## [Work request]
In your copy, leave out all pictures and reproduce every entry exactly.

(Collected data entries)
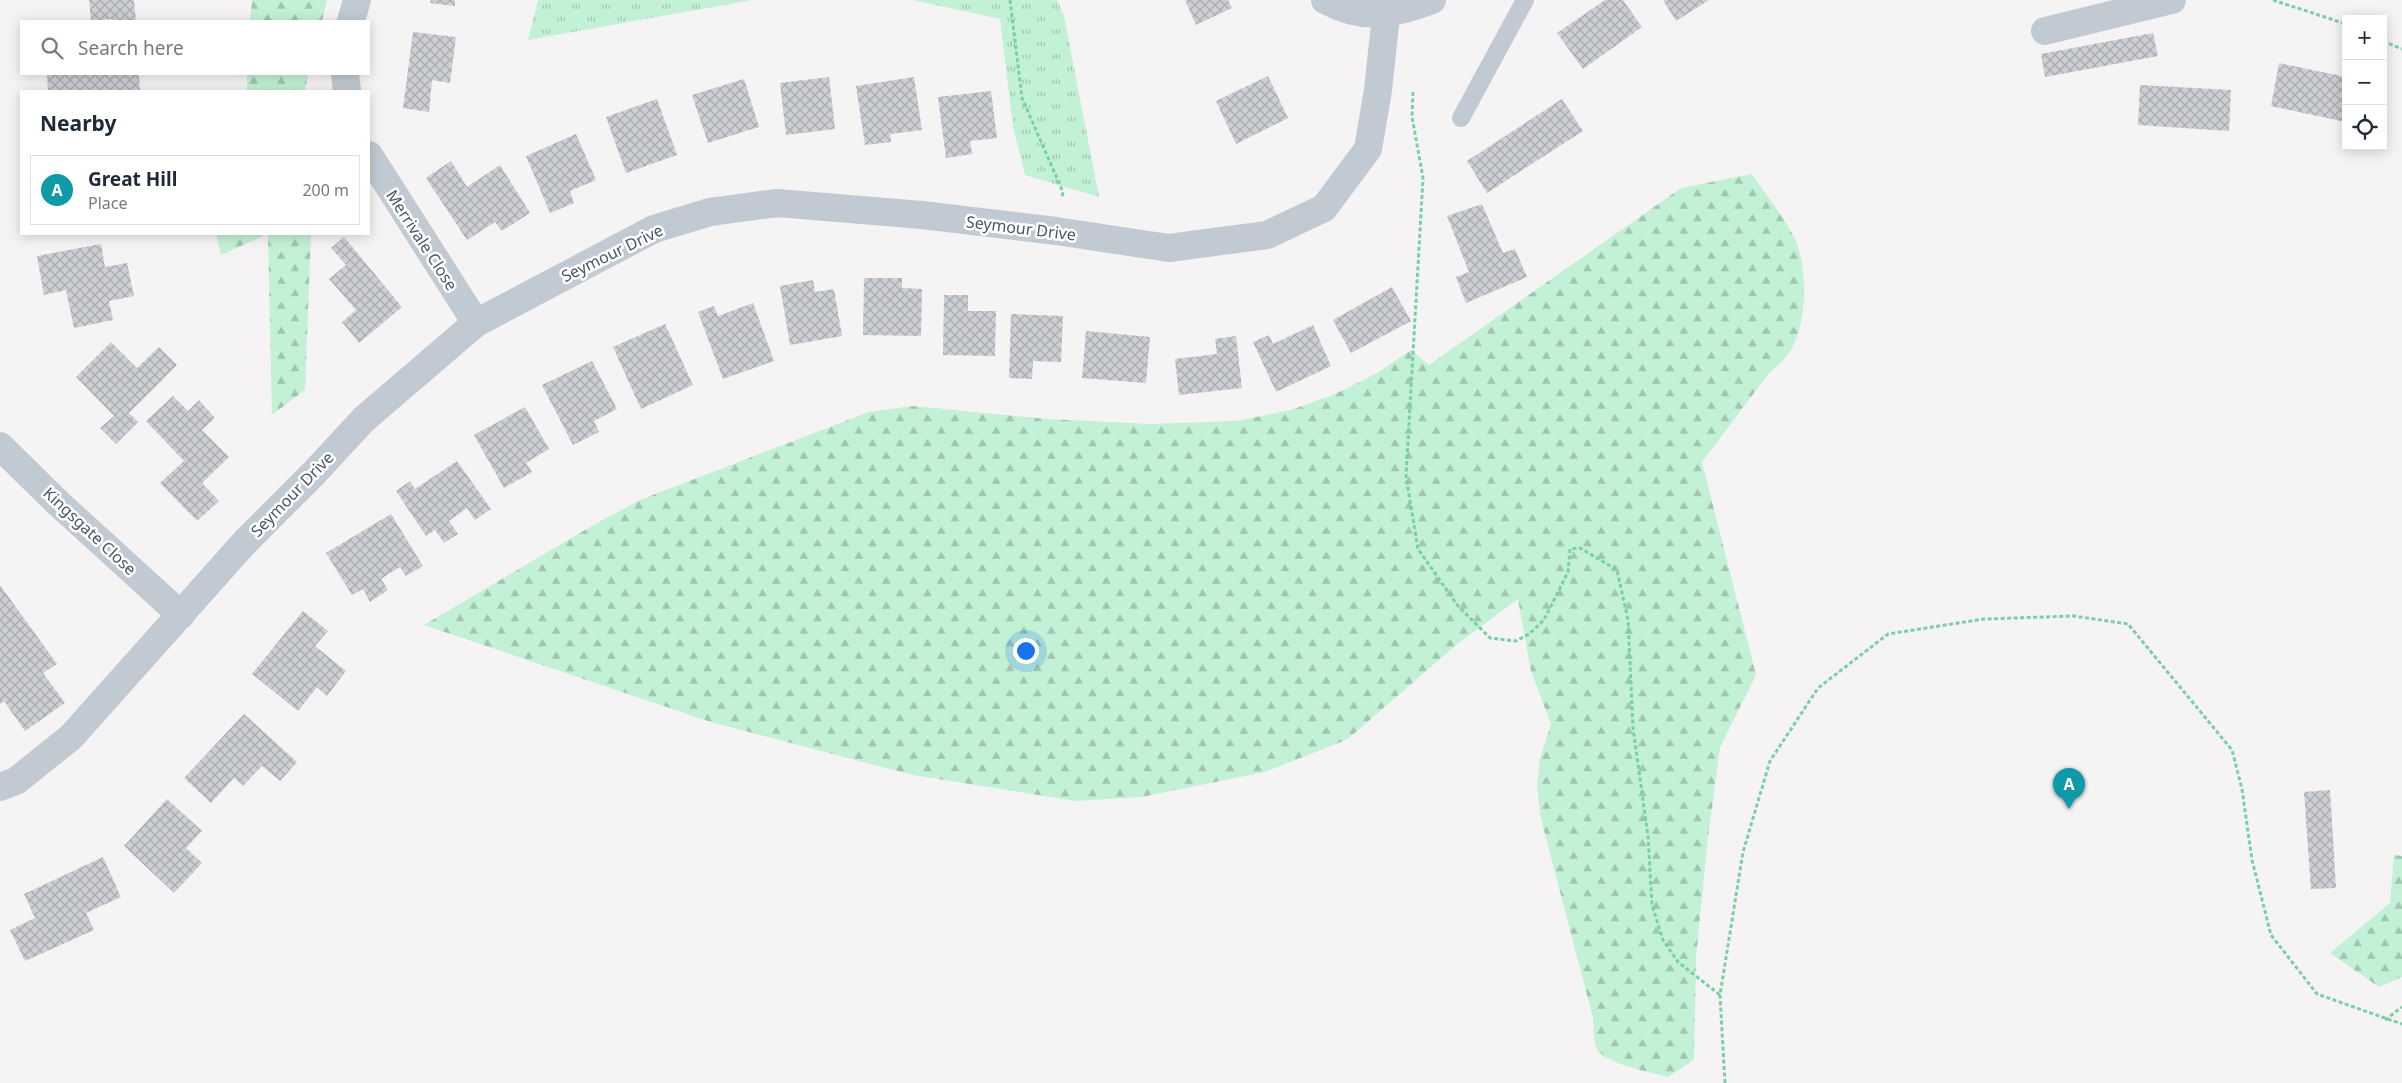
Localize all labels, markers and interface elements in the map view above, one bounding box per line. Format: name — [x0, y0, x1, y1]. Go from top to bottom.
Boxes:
map controls — [2342, 15, 2387, 150]
button: + — [2342, 15, 2387, 60]
search box — [20, 20, 370, 75]
icon: search — [38, 34, 66, 62]
text: Search here — [78, 35, 184, 61]
button: − — [2342, 60, 2387, 105]
button: locate — [2342, 105, 2387, 150]
text: Nearby — [40, 109, 116, 137]
text: Great Hill — [88, 166, 177, 192]
text: A — [51, 179, 63, 201]
text: 200 m — [302, 179, 349, 201]
street label: Merrivale Close — [381, 185, 463, 295]
text: Place — [88, 192, 128, 214]
street label: Seymour Drive — [965, 210, 1077, 246]
street label: Seymour Drive — [558, 219, 666, 287]
street label: Seymour Drive — [246, 447, 338, 541]
street label: Kingsgate Close — [39, 482, 141, 580]
your location — [1013, 638, 1039, 664]
pin: A — [2053, 768, 2085, 809]

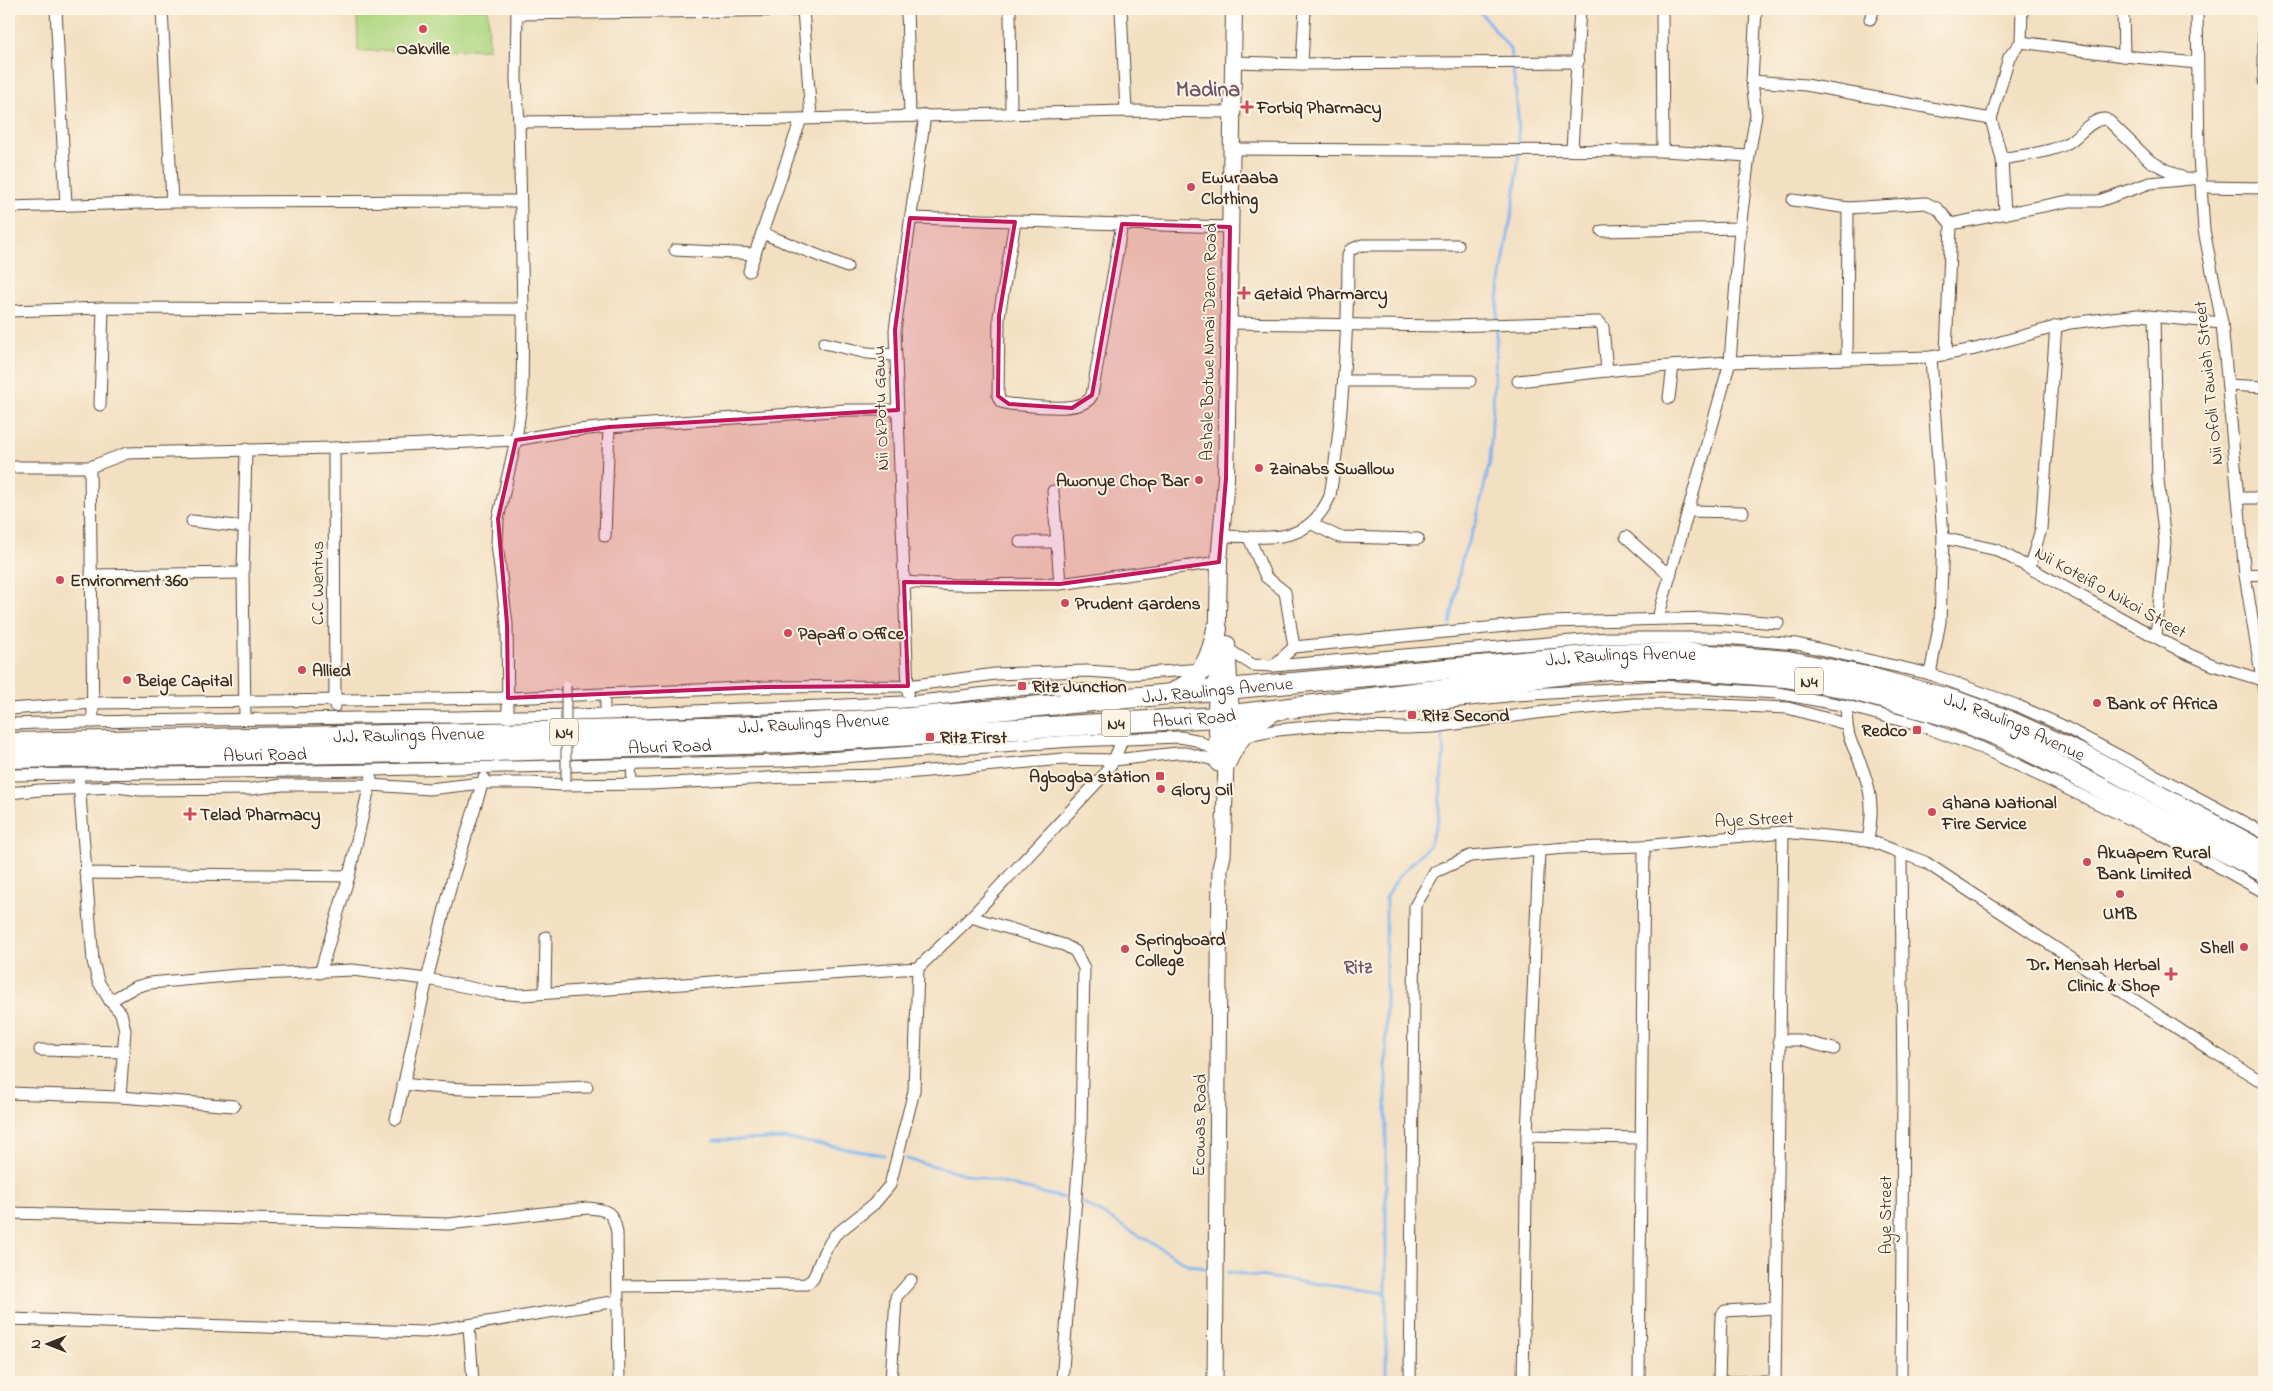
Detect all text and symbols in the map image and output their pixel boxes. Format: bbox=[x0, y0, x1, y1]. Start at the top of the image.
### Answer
marker: Oakville bbox=[417, 23, 429, 35]
place label: Oakville bbox=[396, 37, 451, 63]
district label: Madina bbox=[1176, 75, 1240, 107]
place label: Forbiq Pharmacy bbox=[1256, 96, 1382, 123]
marker: Forbiq Pharmacy bbox=[1241, 101, 1253, 113]
place label: Ewuraaba Clothing bbox=[1201, 166, 1278, 214]
marker: Ewuraaba Clothing bbox=[1185, 181, 1197, 193]
street label: Ashale Botwe Nmai Dzorn Road bbox=[1195, 223, 1225, 461]
place label: Getaid Pharmarcy bbox=[1254, 282, 1387, 309]
marker: Getaid Pharmarcy bbox=[1238, 287, 1250, 299]
street label: Nii Ofoli Tawiah Street bbox=[2188, 299, 2232, 466]
street label: Nii OkPotu Gawu bbox=[867, 345, 897, 471]
place label: Zainabs Swallow bbox=[1269, 457, 1394, 483]
marker: Zainabs Swallow bbox=[1253, 462, 1265, 474]
place label: Awonye Chop Bar bbox=[1056, 469, 1189, 496]
marker: Awonye Chop Bar bbox=[1193, 474, 1205, 486]
street label: C.C Wentus bbox=[306, 541, 332, 625]
street label: Nii Koteifio Nikoi Street bbox=[2029, 541, 2191, 646]
place label: Environment 360 bbox=[70, 569, 189, 595]
marker: Environment 360 bbox=[54, 574, 66, 586]
place label: Prudent Gardens bbox=[1075, 592, 1201, 618]
marker: Prudent Gardens bbox=[1059, 597, 1071, 609]
place label: Papafio Office bbox=[798, 622, 905, 648]
marker: Papafio Office bbox=[782, 627, 794, 639]
street label: J.J. Rawlings Avenue bbox=[1544, 642, 1698, 675]
place label: Allied bbox=[312, 659, 351, 685]
marker: Allied bbox=[296, 664, 308, 676]
road number: N4 bbox=[1795, 668, 1823, 694]
place label: Beige Capital bbox=[136, 669, 233, 696]
street label: J.J. Rawlings Avenue bbox=[1141, 672, 1295, 712]
marker: Beige Capital bbox=[121, 674, 133, 686]
place label: Ritz Junction bbox=[1032, 675, 1127, 701]
marker: Ritz Junction bbox=[1016, 680, 1028, 692]
street label: J.J. Rawlings Avenue bbox=[1940, 687, 2089, 770]
place label: Bank of Africa bbox=[2106, 692, 2218, 718]
marker: Bank of Africa bbox=[2091, 697, 2103, 709]
street label: Aburi Road bbox=[1152, 704, 1237, 736]
place label: Ritz Second bbox=[1422, 704, 1510, 730]
street label: J.J. Rawlings Avenue bbox=[738, 708, 891, 742]
marker: Ritz Second bbox=[1406, 709, 1418, 721]
road number: N4 bbox=[1102, 710, 1130, 736]
road number: N4 bbox=[550, 719, 578, 746]
place label: Redco bbox=[1862, 719, 1907, 745]
street label: J.J. Rawlings Avenue bbox=[333, 722, 486, 751]
marker: Redco bbox=[1911, 724, 1923, 736]
place label: Ritz First bbox=[940, 726, 1008, 752]
marker: Ritz First bbox=[924, 731, 936, 743]
street label: Aburi Road bbox=[628, 734, 712, 762]
street label: Aburi Road bbox=[223, 743, 307, 770]
place label: Agbogba station bbox=[1029, 765, 1150, 792]
marker: Agbogba station bbox=[1154, 770, 1166, 782]
place label: Glory Oil bbox=[1171, 778, 1233, 805]
marker: Glory Oil bbox=[1155, 783, 1167, 795]
place label: Ghana National Fire Service bbox=[1941, 791, 2057, 838]
place label: Telad Pharmacy bbox=[200, 803, 321, 830]
street label: Aye Street bbox=[1714, 806, 1794, 836]
marker: Ghana National Fire Service bbox=[1926, 806, 1938, 818]
marker: Telad Pharmacy bbox=[184, 808, 196, 820]
place label: Akuapem Rural Bank Limited bbox=[2096, 841, 2211, 888]
marker: Akuapem Rural Bank Limited bbox=[2081, 856, 2093, 868]
marker: UMB bbox=[2114, 888, 2126, 900]
place label: UMB bbox=[2103, 902, 2137, 928]
place label: Springboard College bbox=[1135, 928, 1227, 976]
place label: Shell bbox=[2200, 936, 2234, 962]
marker: Shell bbox=[2238, 941, 2250, 953]
marker: Springboard College bbox=[1119, 943, 1131, 955]
place label: Dr. Mensah Herbal Clinic & Shop bbox=[2026, 953, 2160, 1000]
district label: Ritz bbox=[1344, 955, 1373, 982]
marker: Dr. Mensah Herbal Clinic & Shop bbox=[2164, 967, 2178, 981]
street label: Ecowas Road bbox=[1187, 1074, 1215, 1177]
street label: Aye Street bbox=[1874, 1175, 1900, 1255]
north arrow bbox=[22, 1318, 72, 1368]
text: N bbox=[26, 1339, 47, 1349]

## [Your response]
Localize all labels, markers and interface elements in the map view above, one bounding box per line. Format: name — [x0, y0, x1, y1]. Go from top to bottom.
Boxes:
map controls — [2342, 15, 2387, 150]
button: + — [2342, 15, 2387, 60]
search box — [20, 20, 370, 75]
icon: search — [38, 34, 66, 62]
text: Search here — [78, 35, 184, 61]
button: − — [2342, 60, 2387, 105]
button: locate — [2342, 105, 2387, 150]
text: Nearby — [40, 109, 116, 137]
text: Great Hill — [88, 166, 177, 192]
text: A — [51, 179, 63, 201]
text: 200 m — [302, 179, 349, 201]
street label: Merrivale Close — [381, 185, 463, 295]
text: Place — [88, 192, 128, 214]
street label: Seymour Drive — [965, 210, 1077, 246]
street label: Seymour Drive — [558, 219, 666, 287]
street label: Seymour Drive — [246, 447, 338, 541]
street label: Kingsgate Close — [39, 482, 141, 580]
your location — [1013, 638, 1039, 664]
pin: A — [2053, 768, 2085, 809]

Detect all text and symbols in the map image and output their pixel boxes. Format: bbox=[x0, y0, x1, y1]. Start at the top of the image.
### Answer
marker: Oakville bbox=[417, 23, 429, 35]
place label: Oakville bbox=[396, 37, 451, 63]
district label: Madina bbox=[1176, 75, 1240, 107]
place label: Forbiq Pharmacy bbox=[1256, 96, 1382, 123]
marker: Forbiq Pharmacy bbox=[1241, 101, 1253, 113]
place label: Ewuraaba Clothing bbox=[1201, 166, 1278, 214]
marker: Ewuraaba Clothing bbox=[1185, 181, 1197, 193]
street label: Ashale Botwe Nmai Dzorn Road bbox=[1195, 223, 1225, 461]
place label: Getaid Pharmarcy bbox=[1254, 282, 1387, 309]
marker: Getaid Pharmarcy bbox=[1238, 287, 1250, 299]
street label: Nii Ofoli Tawiah Street bbox=[2188, 299, 2232, 466]
street label: Nii OkPotu Gawu bbox=[867, 345, 897, 471]
place label: Zainabs Swallow bbox=[1269, 457, 1394, 483]
marker: Zainabs Swallow bbox=[1253, 462, 1265, 474]
place label: Awonye Chop Bar bbox=[1056, 469, 1189, 496]
marker: Awonye Chop Bar bbox=[1193, 474, 1205, 486]
street label: C.C Wentus bbox=[306, 541, 332, 625]
street label: Nii Koteifio Nikoi Street bbox=[2029, 541, 2191, 646]
place label: Environment 360 bbox=[70, 569, 189, 595]
marker: Environment 360 bbox=[54, 574, 66, 586]
place label: Prudent Gardens bbox=[1075, 592, 1201, 618]
marker: Prudent Gardens bbox=[1059, 597, 1071, 609]
place label: Papafio Office bbox=[798, 622, 905, 648]
marker: Papafio Office bbox=[782, 627, 794, 639]
street label: J.J. Rawlings Avenue bbox=[1544, 642, 1698, 675]
place label: Allied bbox=[312, 659, 351, 685]
marker: Allied bbox=[296, 664, 308, 676]
road number: N4 bbox=[1795, 668, 1823, 694]
place label: Beige Capital bbox=[136, 669, 233, 696]
street label: J.J. Rawlings Avenue bbox=[1141, 672, 1295, 712]
marker: Beige Capital bbox=[121, 674, 133, 686]
place label: Ritz Junction bbox=[1032, 675, 1127, 701]
marker: Ritz Junction bbox=[1016, 680, 1028, 692]
street label: J.J. Rawlings Avenue bbox=[1940, 687, 2089, 770]
place label: Bank of Africa bbox=[2106, 692, 2218, 718]
marker: Bank of Africa bbox=[2091, 697, 2103, 709]
street label: Aburi Road bbox=[1152, 704, 1237, 736]
place label: Ritz Second bbox=[1422, 704, 1510, 730]
street label: J.J. Rawlings Avenue bbox=[738, 708, 891, 742]
marker: Ritz Second bbox=[1406, 709, 1418, 721]
road number: N4 bbox=[1102, 710, 1130, 736]
road number: N4 bbox=[550, 719, 578, 746]
place label: Redco bbox=[1862, 719, 1907, 745]
street label: J.J. Rawlings Avenue bbox=[333, 722, 486, 751]
marker: Redco bbox=[1911, 724, 1923, 736]
place label: Ritz First bbox=[940, 726, 1008, 752]
marker: Ritz First bbox=[924, 731, 936, 743]
street label: Aburi Road bbox=[628, 734, 712, 762]
street label: Aburi Road bbox=[223, 743, 307, 770]
place label: Agbogba station bbox=[1029, 765, 1150, 792]
marker: Agbogba station bbox=[1154, 770, 1166, 782]
place label: Glory Oil bbox=[1171, 778, 1233, 805]
marker: Glory Oil bbox=[1155, 783, 1167, 795]
place label: Ghana National Fire Service bbox=[1941, 791, 2057, 838]
place label: Telad Pharmacy bbox=[200, 803, 321, 830]
street label: Aye Street bbox=[1714, 806, 1794, 836]
marker: Ghana National Fire Service bbox=[1926, 806, 1938, 818]
marker: Telad Pharmacy bbox=[184, 808, 196, 820]
place label: Akuapem Rural Bank Limited bbox=[2096, 841, 2211, 888]
marker: Akuapem Rural Bank Limited bbox=[2081, 856, 2093, 868]
marker: UMB bbox=[2114, 888, 2126, 900]
place label: UMB bbox=[2103, 902, 2137, 928]
place label: Springboard College bbox=[1135, 928, 1227, 976]
place label: Shell bbox=[2200, 936, 2234, 962]
marker: Shell bbox=[2238, 941, 2250, 953]
marker: Springboard College bbox=[1119, 943, 1131, 955]
place label: Dr. Mensah Herbal Clinic & Shop bbox=[2026, 953, 2160, 1000]
district label: Ritz bbox=[1344, 955, 1373, 982]
marker: Dr. Mensah Herbal Clinic & Shop bbox=[2164, 967, 2178, 981]
street label: Ecowas Road bbox=[1187, 1074, 1215, 1177]
street label: Aye Street bbox=[1874, 1175, 1900, 1255]
north arrow bbox=[22, 1318, 72, 1368]
text: N bbox=[26, 1339, 47, 1349]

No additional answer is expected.